Executive Director’s Letter

Urban farming?
It was not long ago that this phrase would have been regarded as an oxymoron. Urban gardening, on the other hand, has a long and treasured place in cities, including Cleveland. In fact, our Foundation’s 1996 annual report featured a photo essay on the urban gardens that each summer festoon our neighborhoods. This year, we widen the photographic lens to embrace that more expansive expression of city agriculture – the urban farm.

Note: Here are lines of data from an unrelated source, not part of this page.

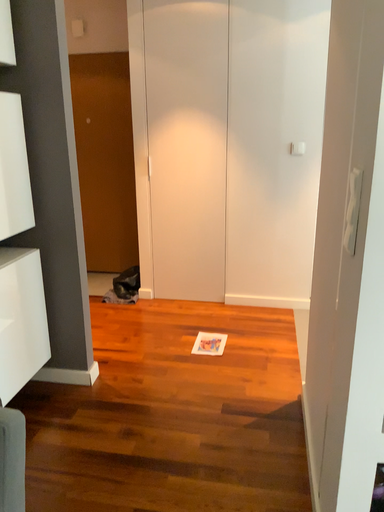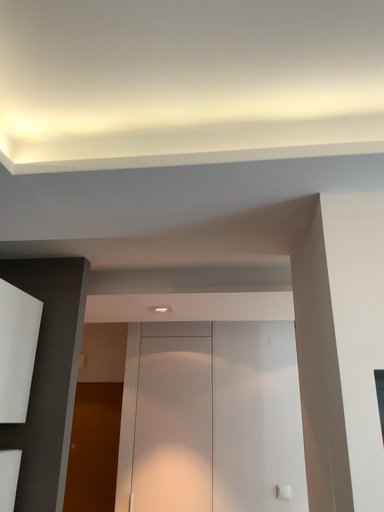
Question: How did the camera likely rotate when shooting the video?

Choices:
 (A) rotated downward
 (B) rotated upward

Answer: (B)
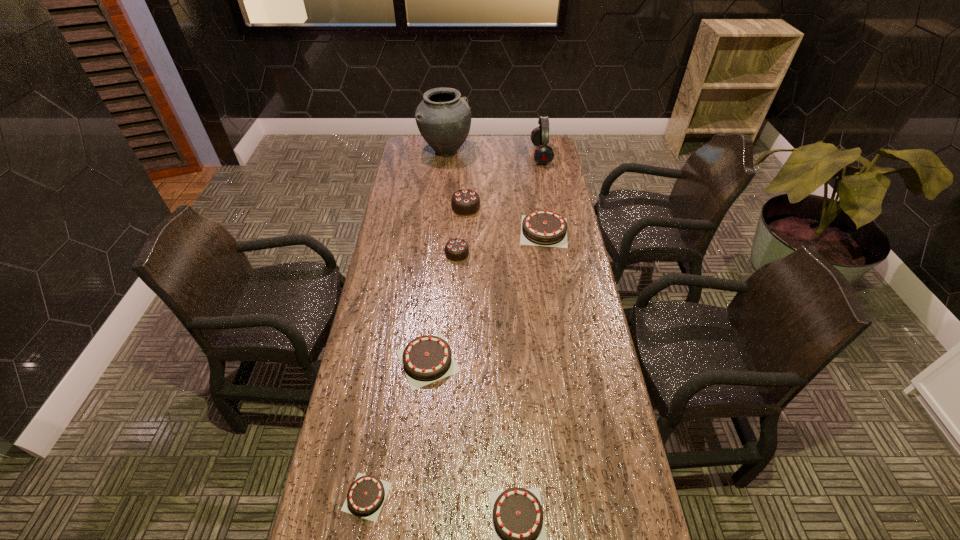
Where is `black urn`? The height and width of the screenshot is (540, 960). black urn is located at coordinates (443, 118).

Locate an element on the screen. This screenshot has height=540, width=960. urn is located at coordinates (443, 118).

Where is `the seventh shortest object`? The width and height of the screenshot is (960, 540). the seventh shortest object is located at coordinates (543, 154).

Where is `earphone`? The width and height of the screenshot is (960, 540). earphone is located at coordinates (543, 154).

Where is `the sixth shortest object`? The width and height of the screenshot is (960, 540). the sixth shortest object is located at coordinates (465, 202).

Locate an element on the screen. Image resolution: width=960 pixels, height=540 pixels. the farther chocolate chocolate cake is located at coordinates (465, 202).

Where is `the nearer chocolate chocolate cake`? This screenshot has height=540, width=960. the nearer chocolate chocolate cake is located at coordinates (456, 249).

At what (x,y) coordinates should I click in order to perform the action: click on the biggest brown chocolate cake. Please return your answer as a coordinate pair (x, y). Looking at the image, I should click on (542, 227).

The image size is (960, 540). What are the coordinates of `the rightmost chocolate cake` in the screenshot? It's located at (542, 227).

Identify the location of the second biggest brown chocolate cake. (426, 359).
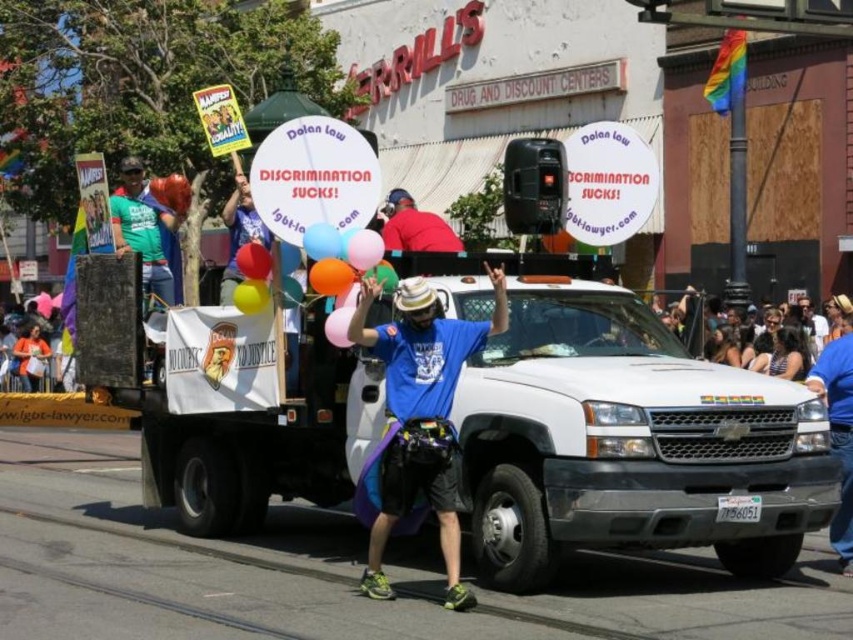
Question: Considering the relative positions of blue cotton shirt at center and pink matte balloon at center in the image provided, where is blue cotton shirt at center located with respect to pink matte balloon at center?

Choices:
 (A) below
 (B) above

Answer: (A)

Question: Estimate the real-world distances between objects in this image. Which object is closer to the red matte shirt at upper center?

Choices:
 (A) white matte truck at center
 (B) blue cotton shirt at center
 (C) green t-shirt at left

Answer: (B)

Question: Which point is closer to the camera taking this photo?

Choices:
 (A) (392, 202)
 (B) (340, 330)
 (C) (355, 253)

Answer: (B)

Question: Does pink matte balloon at center come behind translucent plastic balloon at center?

Choices:
 (A) no
 (B) yes

Answer: (A)

Question: Which object appears farthest from the camera in this image?

Choices:
 (A) translucent plastic balloon at center
 (B) rubber balloon at center

Answer: (B)

Question: Does blue cotton shirt at center appear on the left side of pink matte balloon at center?

Choices:
 (A) yes
 (B) no

Answer: (B)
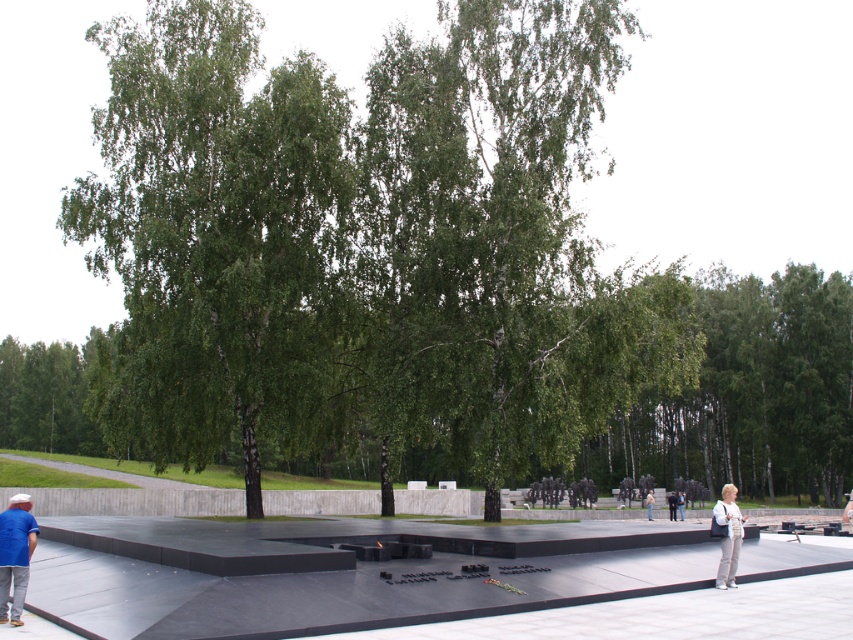
Between white fabric bag at lower right and light beige pants at center, which one is positioned lower?

light beige pants at center is lower down.

Between point (730, 560) and point (677, 515), which one is positioned in front?

Positioned in front is point (730, 560).

Find the location of a particular element. white fabric bag at lower right is located at coordinates (728, 536).

Between green leafy tree at center and dark gray pants at lower right, which one has less height?

dark gray pants at lower right is shorter.

Measure the distance between point (144,125) and camera.

Point (144,125) and camera are 26.32 meters apart from each other.

Locate an element on the screen. The height and width of the screenshot is (640, 853). green leafy tree at center is located at coordinates pos(213,234).

Which is behind, point (16, 497) or point (677, 509)?

Positioned behind is point (677, 509).

Who is more forward, (x=1, y=605) or (x=682, y=499)?

Point (x=1, y=605) is more forward.

At what (x,y) coordinates should I click in order to perform the action: click on blue cotton shirt at lower left. Please return your answer as a coordinate pair (x, y). Looking at the image, I should click on (15, 554).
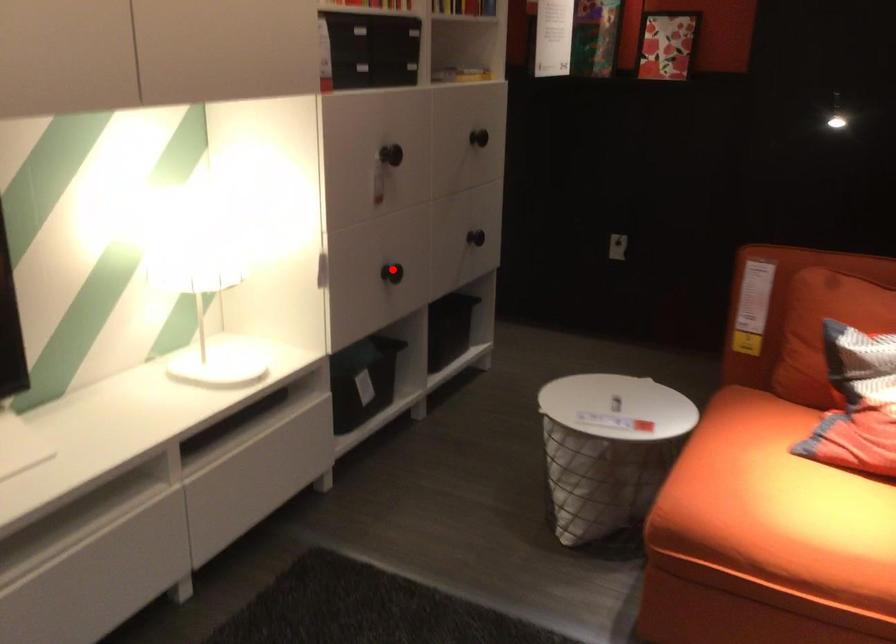
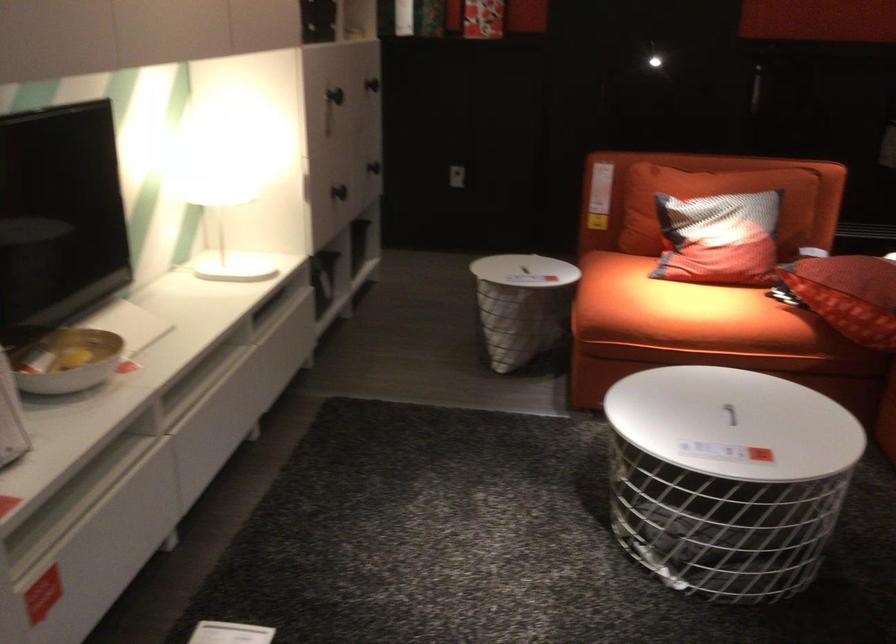
In the second image, find the point that corresponds to the highlighted location in the first image.

(339, 192)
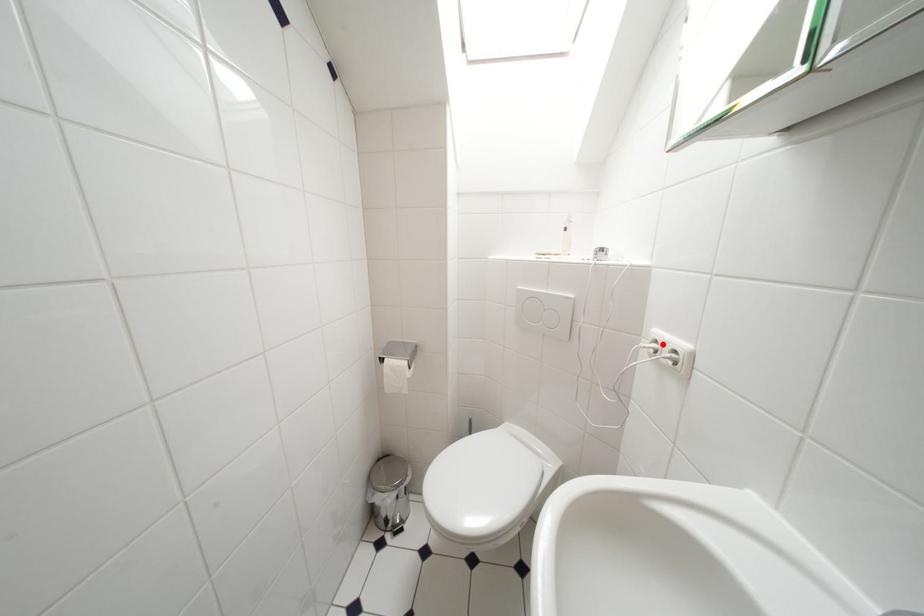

Cleveland neighborhoods have abundant vacant land, the result of many damaging forces in recent decades. But creative urbanists saw the verdant potential in that land. Cleveland Neighborhood Progress, Kent State University’s Cleveland Urban Design Collaborative and the Cleveland City Planning Commission spearheaded creative thinking about that land with a program called Re-Imagining a More Sustainable Cleveland. Cleveland became the nation’s first city to adopt an urban agriculture overlay district in its zoning code. This work helped jump start the urban farming boom, putting vacant land back into productive use, and the city now has 55 farms, a threefold increase in the past five years.

Farms create a sense of community in their neighborhoods.

For some parcels, farming was conceived as a transitional use. But the benefits of farming have proven to be so overwhelming that any effort to repurpose many farms, including the three that are visually captured in this annual report, would certainly meet stiff resistance. The George Gund Foundation’s support for the urban farming movement in Cleveland has its roots in many of the values that animate our work, and they are captured in these additional ways that city farming pays off:

  • Agriculture puts people to work. Some of those who are tilling city soil might have difficulty finding jobs. This includes the new immigrants who work at the Ohio City Farm under the sponsorship of The Refugee Response and the clients of the Cuyahoga County Board of Developmental Disabilities who operate the Stanard Farm on Cleveland’s east side. Both of these farms are portrayed in the photography in this year’s annual report.
  • It puts a dent in food deserts. As money and people have sprawled out in our region, many inner city neighborhoods have been left without easy access to fresh, healthy foods. Some estimate that obstacle faces more than half of the city’s residents. Farms are helping Cleveland achieve the goal set by City Council that every resident lives within a quarter mile of a community garden or farm.
  • We all benefit from a smaller carbon footprint. When food is grown locally, it not only is fresher and tastier but also means that it does not have to be shipped from some place across the country or beyond. That helps curb the use of fossil fuels. Many local restaurants are embracing this cause by purchasing fruits and vegetables from Cleveland farms. In addition, land used for farming also absorbs storm water, diverting it from our aged sewer system.
  • Farms create a sense of community in their neighborhoods. Farming is not just about the crop harvest. Many farms in the city also have festivals and events, farm stands for the sale of produce, educational programs, training sessions and more.

This unexpected bounty from urban farming should make all of us with a stake in Northeast Ohio consider it afresh, as I hope Greg Miller’s striking photographs do. One of his subjects is Rid-All Green Partnership, which creatively interconnects food, art and education on a three-acre site on the southeast side. At Rid-All, fish farming is also part of the mix. Tilapias grow in tanks next to greenhouses nurturing tomatoes, watercress and kale. And the mission transcends the crops and food, as it does at every urban farm. Keymah Durden, a cofounder of Rid-All, told Edible Cleveland, that Rid-All's work is actually a “mission to transform the city of Cleveland.”

That is a major part of our mission too, and it humbles us to observe and, where we can, to support the inspiring farmers in our midst.